[Given text]

SECTION III: Understanding Radio Frequency IDentification (RFID)


Passive high frequency (HF) operates at 13.56MHz and is a globally accepted frequency. This means that any system operating at HF can be used globally. However, there are some differences with regulations in the different regions of the world.  These differences pertain primarily to power and bandwidth. In North America, Industry Canada (IC) and the FCC limit the reader antenna power to three watts while in Europe the regulations allow for four watts.

HF is also the basis of numerous standards such as ISO 14443, 15693, 18000-3. These standards and others will be discussed in more detail in section V on RFID STANDARDS.

With HF, the signal travels well through most materials including water and body tissue. It is however more affected by surrounding metals compared to Low frequency (LF).

In comparison to LF, the benefits of HF are lower tag costs, better communication speed and the ability to read multiple tags at once.

The length of the antenna is based on the length of the signal wave thus the higher the frequency, the shorter the wavelength. For this reason, there is the flexibility that an antenna for a HF tag is small enough that it can be produced by printing it onto a substrate, using conductive ink and then affixing the chip.

Tags produced with HF chips are typically less than 0.1mm in thickness and are available with different sizes of antennas. The larger the tag antenna, the greater the energy capture area the tag has and the greater the communication distance from the reader. Smaller tag sizes may be easier to package into a product but the downside is the reduction of communication distance available.

The capability of the small inlay size allows for it to be embedded into labels. Labels with inlays are called smart labels. Through the use of printers with embedded RFID or external readers, smart labels can not only be printed on; they can also be written to.

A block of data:
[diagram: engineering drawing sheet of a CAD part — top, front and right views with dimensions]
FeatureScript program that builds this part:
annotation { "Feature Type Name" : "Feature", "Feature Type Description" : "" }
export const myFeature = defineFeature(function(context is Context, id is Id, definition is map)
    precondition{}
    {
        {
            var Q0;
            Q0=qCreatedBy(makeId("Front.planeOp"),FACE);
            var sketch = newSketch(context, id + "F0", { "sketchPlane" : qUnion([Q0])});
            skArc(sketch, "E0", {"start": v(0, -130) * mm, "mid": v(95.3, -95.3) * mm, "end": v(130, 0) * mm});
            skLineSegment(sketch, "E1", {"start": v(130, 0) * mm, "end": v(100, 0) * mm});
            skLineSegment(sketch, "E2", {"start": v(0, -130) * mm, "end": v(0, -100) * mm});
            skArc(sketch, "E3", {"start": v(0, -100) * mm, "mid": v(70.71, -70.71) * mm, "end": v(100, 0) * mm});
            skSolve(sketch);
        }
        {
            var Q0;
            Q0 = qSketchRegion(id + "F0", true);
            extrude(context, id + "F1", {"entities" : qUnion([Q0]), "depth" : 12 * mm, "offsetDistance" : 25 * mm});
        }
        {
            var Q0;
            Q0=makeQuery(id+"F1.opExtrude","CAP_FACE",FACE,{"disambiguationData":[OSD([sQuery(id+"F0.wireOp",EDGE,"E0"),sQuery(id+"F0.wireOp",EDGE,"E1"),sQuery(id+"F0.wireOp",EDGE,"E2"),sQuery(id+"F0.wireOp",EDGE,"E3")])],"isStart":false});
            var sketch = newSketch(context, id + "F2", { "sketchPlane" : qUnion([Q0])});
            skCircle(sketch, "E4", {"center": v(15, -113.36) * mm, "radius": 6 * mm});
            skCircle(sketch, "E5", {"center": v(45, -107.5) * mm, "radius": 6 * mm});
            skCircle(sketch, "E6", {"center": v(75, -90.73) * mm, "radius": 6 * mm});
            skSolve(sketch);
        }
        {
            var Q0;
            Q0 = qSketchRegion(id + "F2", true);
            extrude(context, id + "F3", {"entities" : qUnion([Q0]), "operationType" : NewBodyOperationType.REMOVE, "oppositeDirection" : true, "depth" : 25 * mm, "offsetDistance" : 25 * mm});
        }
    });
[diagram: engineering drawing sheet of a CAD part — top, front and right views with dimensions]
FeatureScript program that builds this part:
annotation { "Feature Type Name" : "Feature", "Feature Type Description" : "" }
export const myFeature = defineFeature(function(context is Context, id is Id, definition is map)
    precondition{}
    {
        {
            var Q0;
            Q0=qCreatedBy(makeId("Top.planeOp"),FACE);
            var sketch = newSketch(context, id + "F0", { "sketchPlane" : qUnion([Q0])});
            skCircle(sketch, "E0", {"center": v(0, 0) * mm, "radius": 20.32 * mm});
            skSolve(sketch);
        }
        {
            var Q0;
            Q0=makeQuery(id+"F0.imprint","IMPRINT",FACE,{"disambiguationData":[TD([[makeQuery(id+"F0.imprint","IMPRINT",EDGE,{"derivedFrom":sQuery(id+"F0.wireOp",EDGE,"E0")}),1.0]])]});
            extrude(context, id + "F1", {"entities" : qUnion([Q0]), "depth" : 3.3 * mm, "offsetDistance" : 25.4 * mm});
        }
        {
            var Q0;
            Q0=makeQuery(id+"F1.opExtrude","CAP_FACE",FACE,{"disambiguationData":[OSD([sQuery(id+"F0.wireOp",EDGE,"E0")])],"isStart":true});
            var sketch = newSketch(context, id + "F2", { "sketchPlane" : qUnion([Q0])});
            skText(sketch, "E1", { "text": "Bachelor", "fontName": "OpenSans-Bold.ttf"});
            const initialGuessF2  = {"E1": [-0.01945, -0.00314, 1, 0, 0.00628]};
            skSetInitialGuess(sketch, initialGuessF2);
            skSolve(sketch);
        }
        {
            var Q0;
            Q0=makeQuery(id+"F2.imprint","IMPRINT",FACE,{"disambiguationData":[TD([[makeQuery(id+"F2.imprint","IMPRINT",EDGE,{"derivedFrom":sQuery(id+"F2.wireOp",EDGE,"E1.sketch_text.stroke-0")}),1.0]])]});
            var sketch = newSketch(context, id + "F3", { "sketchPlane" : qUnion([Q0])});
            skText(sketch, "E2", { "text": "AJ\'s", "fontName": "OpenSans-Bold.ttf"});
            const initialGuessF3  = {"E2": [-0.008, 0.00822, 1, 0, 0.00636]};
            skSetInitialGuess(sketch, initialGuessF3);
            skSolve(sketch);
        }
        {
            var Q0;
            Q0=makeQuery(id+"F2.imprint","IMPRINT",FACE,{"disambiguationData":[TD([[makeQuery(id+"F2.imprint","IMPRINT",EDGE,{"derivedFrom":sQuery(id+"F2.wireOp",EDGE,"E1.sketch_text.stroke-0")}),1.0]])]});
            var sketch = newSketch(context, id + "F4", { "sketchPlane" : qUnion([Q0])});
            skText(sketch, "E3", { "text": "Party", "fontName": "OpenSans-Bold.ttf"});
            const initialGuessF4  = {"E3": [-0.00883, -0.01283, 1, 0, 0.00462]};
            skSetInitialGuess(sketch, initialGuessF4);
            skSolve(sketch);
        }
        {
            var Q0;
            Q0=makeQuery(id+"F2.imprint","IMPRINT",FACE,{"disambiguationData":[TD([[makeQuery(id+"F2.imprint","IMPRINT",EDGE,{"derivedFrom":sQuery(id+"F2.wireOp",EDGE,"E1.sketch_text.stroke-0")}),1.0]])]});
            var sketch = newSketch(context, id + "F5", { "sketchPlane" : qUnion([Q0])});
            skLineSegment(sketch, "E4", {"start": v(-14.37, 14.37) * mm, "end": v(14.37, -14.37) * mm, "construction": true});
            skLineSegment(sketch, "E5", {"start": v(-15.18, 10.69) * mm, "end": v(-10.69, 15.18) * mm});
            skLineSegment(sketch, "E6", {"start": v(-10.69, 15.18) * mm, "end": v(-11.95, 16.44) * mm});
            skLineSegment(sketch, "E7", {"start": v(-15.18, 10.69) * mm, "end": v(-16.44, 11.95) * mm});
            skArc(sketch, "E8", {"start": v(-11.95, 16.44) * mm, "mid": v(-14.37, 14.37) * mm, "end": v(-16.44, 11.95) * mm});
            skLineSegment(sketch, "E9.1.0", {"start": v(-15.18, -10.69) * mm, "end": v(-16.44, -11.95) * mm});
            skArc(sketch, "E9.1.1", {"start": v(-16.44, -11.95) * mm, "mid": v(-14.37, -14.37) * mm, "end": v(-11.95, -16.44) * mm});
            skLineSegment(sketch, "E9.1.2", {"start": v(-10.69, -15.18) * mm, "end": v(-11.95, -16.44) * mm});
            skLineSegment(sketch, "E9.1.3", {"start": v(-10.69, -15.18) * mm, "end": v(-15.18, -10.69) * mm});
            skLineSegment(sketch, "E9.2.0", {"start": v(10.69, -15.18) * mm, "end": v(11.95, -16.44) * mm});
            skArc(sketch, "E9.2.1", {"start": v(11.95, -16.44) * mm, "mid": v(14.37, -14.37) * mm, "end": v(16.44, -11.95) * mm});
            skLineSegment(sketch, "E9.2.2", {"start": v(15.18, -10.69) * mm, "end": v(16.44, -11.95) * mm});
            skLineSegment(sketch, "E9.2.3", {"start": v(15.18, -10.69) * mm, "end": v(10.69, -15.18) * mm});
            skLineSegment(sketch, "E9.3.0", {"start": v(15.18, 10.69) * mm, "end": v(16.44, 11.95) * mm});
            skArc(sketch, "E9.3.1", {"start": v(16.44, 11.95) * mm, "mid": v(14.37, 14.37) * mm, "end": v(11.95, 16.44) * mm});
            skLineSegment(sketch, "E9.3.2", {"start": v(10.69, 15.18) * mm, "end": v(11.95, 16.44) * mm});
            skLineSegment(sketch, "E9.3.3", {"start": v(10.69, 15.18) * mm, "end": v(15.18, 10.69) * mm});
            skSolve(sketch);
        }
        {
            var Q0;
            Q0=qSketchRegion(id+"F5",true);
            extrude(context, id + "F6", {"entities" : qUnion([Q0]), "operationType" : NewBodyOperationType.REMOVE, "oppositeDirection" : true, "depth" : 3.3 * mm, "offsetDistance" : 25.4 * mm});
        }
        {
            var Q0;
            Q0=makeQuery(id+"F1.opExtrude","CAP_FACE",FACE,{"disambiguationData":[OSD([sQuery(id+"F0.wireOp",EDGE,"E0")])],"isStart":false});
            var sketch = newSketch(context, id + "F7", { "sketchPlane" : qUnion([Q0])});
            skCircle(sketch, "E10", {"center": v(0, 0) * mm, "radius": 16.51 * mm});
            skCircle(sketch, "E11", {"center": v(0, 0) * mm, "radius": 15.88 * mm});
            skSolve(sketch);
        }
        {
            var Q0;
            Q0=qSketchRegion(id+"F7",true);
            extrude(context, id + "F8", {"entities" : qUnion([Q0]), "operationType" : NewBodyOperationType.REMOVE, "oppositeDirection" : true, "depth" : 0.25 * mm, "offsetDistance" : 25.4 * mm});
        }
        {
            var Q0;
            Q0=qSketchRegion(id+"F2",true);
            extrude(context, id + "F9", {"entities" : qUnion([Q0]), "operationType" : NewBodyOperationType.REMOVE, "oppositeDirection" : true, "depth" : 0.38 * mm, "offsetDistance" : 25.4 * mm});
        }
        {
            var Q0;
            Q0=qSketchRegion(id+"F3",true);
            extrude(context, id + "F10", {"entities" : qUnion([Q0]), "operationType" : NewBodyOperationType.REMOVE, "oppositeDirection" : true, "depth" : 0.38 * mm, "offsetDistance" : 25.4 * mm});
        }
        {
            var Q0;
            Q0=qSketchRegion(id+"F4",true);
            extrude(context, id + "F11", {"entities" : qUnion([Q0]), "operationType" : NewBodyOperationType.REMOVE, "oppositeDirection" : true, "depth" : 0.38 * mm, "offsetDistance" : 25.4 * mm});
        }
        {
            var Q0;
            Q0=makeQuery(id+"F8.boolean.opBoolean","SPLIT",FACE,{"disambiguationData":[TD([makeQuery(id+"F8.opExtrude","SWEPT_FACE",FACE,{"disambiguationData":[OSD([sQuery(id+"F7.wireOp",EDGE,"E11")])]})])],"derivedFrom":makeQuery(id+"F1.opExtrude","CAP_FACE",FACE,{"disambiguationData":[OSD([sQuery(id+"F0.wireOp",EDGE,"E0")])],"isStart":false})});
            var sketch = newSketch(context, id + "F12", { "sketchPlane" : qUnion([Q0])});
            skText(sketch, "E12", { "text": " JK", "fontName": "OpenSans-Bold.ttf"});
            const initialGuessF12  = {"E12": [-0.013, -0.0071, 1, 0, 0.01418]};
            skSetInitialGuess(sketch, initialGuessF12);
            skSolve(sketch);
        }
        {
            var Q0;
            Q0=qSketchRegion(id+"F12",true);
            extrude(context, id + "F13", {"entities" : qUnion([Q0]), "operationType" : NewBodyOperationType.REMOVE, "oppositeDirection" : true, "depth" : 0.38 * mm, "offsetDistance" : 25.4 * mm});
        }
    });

[Exercise details] Please write the next part of the passage on passive high frequency RFID, picking up right after its final sentence. These entries were taken from a separate source.

[The response]
With the current power regulations, HF is designed for applications that require a 0.1mm or less of communication range. Orientation of the tags with respect to the reader antenna will have an impact on the communication range. For optimum communication range, both antennas (tag and reader) should be parallel. Having the tag perpendicular to the reader antenna may significantly reduce the communication range.

The higher the frequency, the higher the data throughput and the faster the communication will be between the reader and the tags. This increase in speed allows for the reader to communicate with multiple tags at once. The process of communication with multiple tags is known as anti-collision and at HF, a reader can read more than 50 tags per second.

The following are some of the benefits and limitations of HF RFID:

  • Penetrates most materials well including water and body tissue
  • Not as effective as LF in the presence of metal and water
  • Tags can easily be embedded into non-metallic items such as labels, pallets, key tags, cards etc.
  • HF should not be affected by electrical noise that may be generated by motors in an industrial environment
  • Higher data transfer rate (20ms for read command), the higher the frequency, the faster the communication
  • Transponder are less expensive
  • Reader can communicate with multiple tags simultaneously
  • Read range is less than one meter
  • Tags have larger memory capacity
  • Frequency is recognized and used globally (no restrictions)
  • Global standard: ISO 15693, 14443A, 14443B, 18000-3
  • HF is also the frequency for NFC (Near Field Communication)

HF is also used for access control and security systems. The additional memory allows for improved security and the integration of biometrics as part of the security features. Enhanced access control systems have the ability to validate assets such as office equipment, i.e., computer equipment and other items as one passes through an access control system or portal.  Assets embedded with a HF tag can be read and identified within the access control system. Documents and files can easily be identified and tracked as well.

Contact-less smart cards or RFID cards are going to be the next generation of credit cards. Credit card companies have been testing HF RFID based on ISO 14443 standards for some time. One of the main reasons for the switch to contact-less smart cards is primarily due to the ruggedness and consistent performance levels associated with RFID.  When a tag is embedded into a card or other form factors, the tag is essentially protected from the surrounding environment.  As for the readers, they can also be encased and protected from the surrounding environment. The second reason for the switch to RFID is the additional memory the tags can store.  This allows for better security and protection of privacy issues. By using biometrics and personalized access numbers, improved security can be accomplished.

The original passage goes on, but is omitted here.